Task goal:
Your output is to consist only of the line containing "nosco. Reservamos o" and the lines after it, through the end of the data, reproduced exactly.

++++ Record extracts

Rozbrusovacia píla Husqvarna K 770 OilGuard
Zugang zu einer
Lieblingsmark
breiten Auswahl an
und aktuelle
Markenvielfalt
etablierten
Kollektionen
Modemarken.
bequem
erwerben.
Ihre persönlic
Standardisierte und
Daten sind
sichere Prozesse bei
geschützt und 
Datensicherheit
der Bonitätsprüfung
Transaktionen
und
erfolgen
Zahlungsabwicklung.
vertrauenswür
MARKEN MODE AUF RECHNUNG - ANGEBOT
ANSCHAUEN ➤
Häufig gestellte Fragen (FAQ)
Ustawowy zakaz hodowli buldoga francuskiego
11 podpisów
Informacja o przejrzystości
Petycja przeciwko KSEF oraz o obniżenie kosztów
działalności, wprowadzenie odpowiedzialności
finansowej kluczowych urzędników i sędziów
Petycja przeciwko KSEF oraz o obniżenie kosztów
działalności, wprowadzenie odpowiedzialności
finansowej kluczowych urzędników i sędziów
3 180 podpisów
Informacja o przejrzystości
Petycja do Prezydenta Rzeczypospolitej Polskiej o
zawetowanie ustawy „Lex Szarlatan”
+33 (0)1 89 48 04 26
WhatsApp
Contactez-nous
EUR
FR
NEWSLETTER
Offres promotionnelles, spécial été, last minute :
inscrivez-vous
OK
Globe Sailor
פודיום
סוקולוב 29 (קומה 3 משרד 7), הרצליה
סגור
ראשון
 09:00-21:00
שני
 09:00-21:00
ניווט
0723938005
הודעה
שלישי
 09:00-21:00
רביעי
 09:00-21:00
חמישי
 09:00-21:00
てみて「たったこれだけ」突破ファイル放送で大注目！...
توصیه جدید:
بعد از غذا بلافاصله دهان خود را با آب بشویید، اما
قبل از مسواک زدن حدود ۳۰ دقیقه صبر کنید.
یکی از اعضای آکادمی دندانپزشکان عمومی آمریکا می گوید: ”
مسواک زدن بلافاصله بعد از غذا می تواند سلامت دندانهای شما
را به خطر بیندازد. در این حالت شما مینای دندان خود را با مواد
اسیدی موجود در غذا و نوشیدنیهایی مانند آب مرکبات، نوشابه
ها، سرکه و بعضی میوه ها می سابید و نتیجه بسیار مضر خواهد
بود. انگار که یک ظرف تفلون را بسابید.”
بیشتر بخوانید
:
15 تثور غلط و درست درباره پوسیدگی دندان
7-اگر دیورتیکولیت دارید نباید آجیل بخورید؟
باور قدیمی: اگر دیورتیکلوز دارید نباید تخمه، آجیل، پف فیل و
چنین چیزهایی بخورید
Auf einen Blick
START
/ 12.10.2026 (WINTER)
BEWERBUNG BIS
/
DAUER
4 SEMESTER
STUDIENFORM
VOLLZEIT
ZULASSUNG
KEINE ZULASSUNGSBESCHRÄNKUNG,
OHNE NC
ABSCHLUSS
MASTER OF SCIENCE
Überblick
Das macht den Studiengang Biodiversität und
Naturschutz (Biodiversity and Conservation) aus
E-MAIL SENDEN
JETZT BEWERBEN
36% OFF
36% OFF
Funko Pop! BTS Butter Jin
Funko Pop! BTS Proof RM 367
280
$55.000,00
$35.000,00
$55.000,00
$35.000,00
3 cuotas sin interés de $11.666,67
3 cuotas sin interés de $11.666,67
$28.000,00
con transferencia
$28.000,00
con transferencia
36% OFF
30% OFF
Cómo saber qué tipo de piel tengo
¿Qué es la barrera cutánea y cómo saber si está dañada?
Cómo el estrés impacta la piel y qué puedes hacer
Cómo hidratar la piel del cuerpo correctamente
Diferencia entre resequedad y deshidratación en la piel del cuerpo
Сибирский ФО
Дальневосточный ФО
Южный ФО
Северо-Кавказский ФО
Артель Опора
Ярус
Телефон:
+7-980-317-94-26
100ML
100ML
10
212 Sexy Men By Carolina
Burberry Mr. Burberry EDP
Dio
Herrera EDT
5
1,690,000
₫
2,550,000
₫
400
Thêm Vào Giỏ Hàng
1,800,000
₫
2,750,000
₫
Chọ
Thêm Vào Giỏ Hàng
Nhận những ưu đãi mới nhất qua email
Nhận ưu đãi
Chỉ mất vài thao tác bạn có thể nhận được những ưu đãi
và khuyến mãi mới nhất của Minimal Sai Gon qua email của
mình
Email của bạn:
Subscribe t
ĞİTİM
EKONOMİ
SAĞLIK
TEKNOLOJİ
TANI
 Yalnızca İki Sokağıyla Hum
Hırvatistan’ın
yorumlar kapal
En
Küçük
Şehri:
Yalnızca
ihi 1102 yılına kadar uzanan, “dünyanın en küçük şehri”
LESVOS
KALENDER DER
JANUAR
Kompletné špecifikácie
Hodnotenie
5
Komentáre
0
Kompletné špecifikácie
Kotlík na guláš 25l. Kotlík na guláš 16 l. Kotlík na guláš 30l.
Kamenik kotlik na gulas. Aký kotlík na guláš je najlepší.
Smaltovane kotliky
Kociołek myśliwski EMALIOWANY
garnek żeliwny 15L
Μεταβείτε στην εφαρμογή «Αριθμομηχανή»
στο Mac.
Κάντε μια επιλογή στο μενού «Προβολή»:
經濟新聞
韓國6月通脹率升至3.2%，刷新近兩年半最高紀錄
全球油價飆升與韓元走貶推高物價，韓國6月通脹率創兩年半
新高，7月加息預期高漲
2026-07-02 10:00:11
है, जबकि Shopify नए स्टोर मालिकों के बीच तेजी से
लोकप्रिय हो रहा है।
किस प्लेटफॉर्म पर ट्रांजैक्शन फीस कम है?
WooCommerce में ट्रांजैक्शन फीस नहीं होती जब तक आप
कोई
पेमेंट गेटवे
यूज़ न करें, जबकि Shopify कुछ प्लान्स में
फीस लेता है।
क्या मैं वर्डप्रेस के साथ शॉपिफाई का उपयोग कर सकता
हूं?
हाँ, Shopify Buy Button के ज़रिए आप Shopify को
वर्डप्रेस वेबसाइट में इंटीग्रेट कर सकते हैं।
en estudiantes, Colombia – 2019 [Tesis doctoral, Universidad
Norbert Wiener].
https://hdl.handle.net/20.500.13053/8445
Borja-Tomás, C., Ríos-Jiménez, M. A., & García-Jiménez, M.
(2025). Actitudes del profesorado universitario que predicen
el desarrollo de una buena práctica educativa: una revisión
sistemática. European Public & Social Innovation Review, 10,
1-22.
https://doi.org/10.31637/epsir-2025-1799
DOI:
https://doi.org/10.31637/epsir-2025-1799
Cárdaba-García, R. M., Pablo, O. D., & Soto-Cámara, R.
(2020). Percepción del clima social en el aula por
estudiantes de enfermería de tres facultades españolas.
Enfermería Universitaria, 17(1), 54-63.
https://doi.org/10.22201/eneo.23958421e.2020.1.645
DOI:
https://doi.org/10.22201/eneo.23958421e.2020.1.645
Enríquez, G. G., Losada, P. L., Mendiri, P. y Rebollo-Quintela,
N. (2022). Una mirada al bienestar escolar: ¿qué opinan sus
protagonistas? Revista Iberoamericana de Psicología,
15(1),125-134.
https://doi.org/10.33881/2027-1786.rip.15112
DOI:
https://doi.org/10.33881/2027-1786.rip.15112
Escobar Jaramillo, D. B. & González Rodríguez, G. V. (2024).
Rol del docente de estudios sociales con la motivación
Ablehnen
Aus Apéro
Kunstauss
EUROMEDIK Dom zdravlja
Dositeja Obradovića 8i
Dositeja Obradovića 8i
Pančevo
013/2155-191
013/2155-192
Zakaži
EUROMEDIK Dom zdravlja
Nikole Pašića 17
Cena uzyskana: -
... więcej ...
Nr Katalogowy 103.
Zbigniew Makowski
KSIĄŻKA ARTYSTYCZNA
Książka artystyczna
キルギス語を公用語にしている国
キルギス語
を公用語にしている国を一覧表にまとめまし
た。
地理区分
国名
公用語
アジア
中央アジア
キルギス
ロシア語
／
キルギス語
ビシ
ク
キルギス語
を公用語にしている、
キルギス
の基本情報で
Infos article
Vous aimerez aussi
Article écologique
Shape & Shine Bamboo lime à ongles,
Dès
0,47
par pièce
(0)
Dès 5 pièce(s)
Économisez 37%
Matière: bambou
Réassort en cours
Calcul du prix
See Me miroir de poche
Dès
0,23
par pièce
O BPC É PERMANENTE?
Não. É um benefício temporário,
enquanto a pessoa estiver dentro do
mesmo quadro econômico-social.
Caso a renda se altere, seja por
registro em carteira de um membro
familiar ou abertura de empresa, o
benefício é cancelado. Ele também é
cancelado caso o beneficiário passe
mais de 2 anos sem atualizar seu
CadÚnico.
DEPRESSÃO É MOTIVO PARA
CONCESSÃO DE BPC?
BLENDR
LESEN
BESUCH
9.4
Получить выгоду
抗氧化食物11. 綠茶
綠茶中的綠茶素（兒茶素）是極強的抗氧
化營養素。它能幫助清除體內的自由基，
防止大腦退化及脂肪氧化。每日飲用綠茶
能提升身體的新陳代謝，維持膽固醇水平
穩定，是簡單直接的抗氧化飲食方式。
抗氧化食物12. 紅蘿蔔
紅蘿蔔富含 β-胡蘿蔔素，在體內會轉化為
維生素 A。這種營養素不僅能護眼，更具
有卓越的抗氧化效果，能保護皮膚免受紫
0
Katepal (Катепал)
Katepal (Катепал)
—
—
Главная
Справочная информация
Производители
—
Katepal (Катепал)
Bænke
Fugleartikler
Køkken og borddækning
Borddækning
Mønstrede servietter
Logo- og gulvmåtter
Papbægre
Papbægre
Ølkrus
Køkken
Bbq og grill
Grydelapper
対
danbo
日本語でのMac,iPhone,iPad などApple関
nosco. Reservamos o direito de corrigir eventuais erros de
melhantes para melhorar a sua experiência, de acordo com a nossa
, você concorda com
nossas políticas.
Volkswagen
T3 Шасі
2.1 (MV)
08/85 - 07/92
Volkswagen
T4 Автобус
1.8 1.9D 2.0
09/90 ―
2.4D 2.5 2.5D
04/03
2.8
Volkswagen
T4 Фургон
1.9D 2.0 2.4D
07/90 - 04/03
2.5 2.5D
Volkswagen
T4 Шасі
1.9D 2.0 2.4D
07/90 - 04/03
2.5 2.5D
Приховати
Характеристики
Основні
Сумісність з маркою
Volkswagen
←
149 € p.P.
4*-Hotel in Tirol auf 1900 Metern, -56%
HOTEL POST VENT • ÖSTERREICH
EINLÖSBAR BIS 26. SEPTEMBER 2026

++++++++

Completed task:
nosco. Reservamos o direito de corrigir eventuais erros de
melhantes para melhorar a sua experiência, de acordo com a nossa
, você concorda com
nossas políticas.
Volkswagen
T3 Шасі
2.1 (MV)
08/85 - 07/92
Volkswagen
T4 Автобус
1.8 1.9D 2.0
09/90 ―
2.4D 2.5 2.5D
04/03
2.8
Volkswagen
T4 Фургон
1.9D 2.0 2.4D
07/90 - 04/03
2.5 2.5D
Volkswagen
T4 Шасі
1.9D 2.0 2.4D
07/90 - 04/03
2.5 2.5D
Приховати
Характеристики
Основні
Сумісність з маркою
Volkswagen
←
149 € p.P.
4*-Hotel in Tirol auf 1900 Metern, -56%
HOTEL POST VENT • ÖSTERREICH
EINLÖSBAR BIS 26. SEPTEMBER 2026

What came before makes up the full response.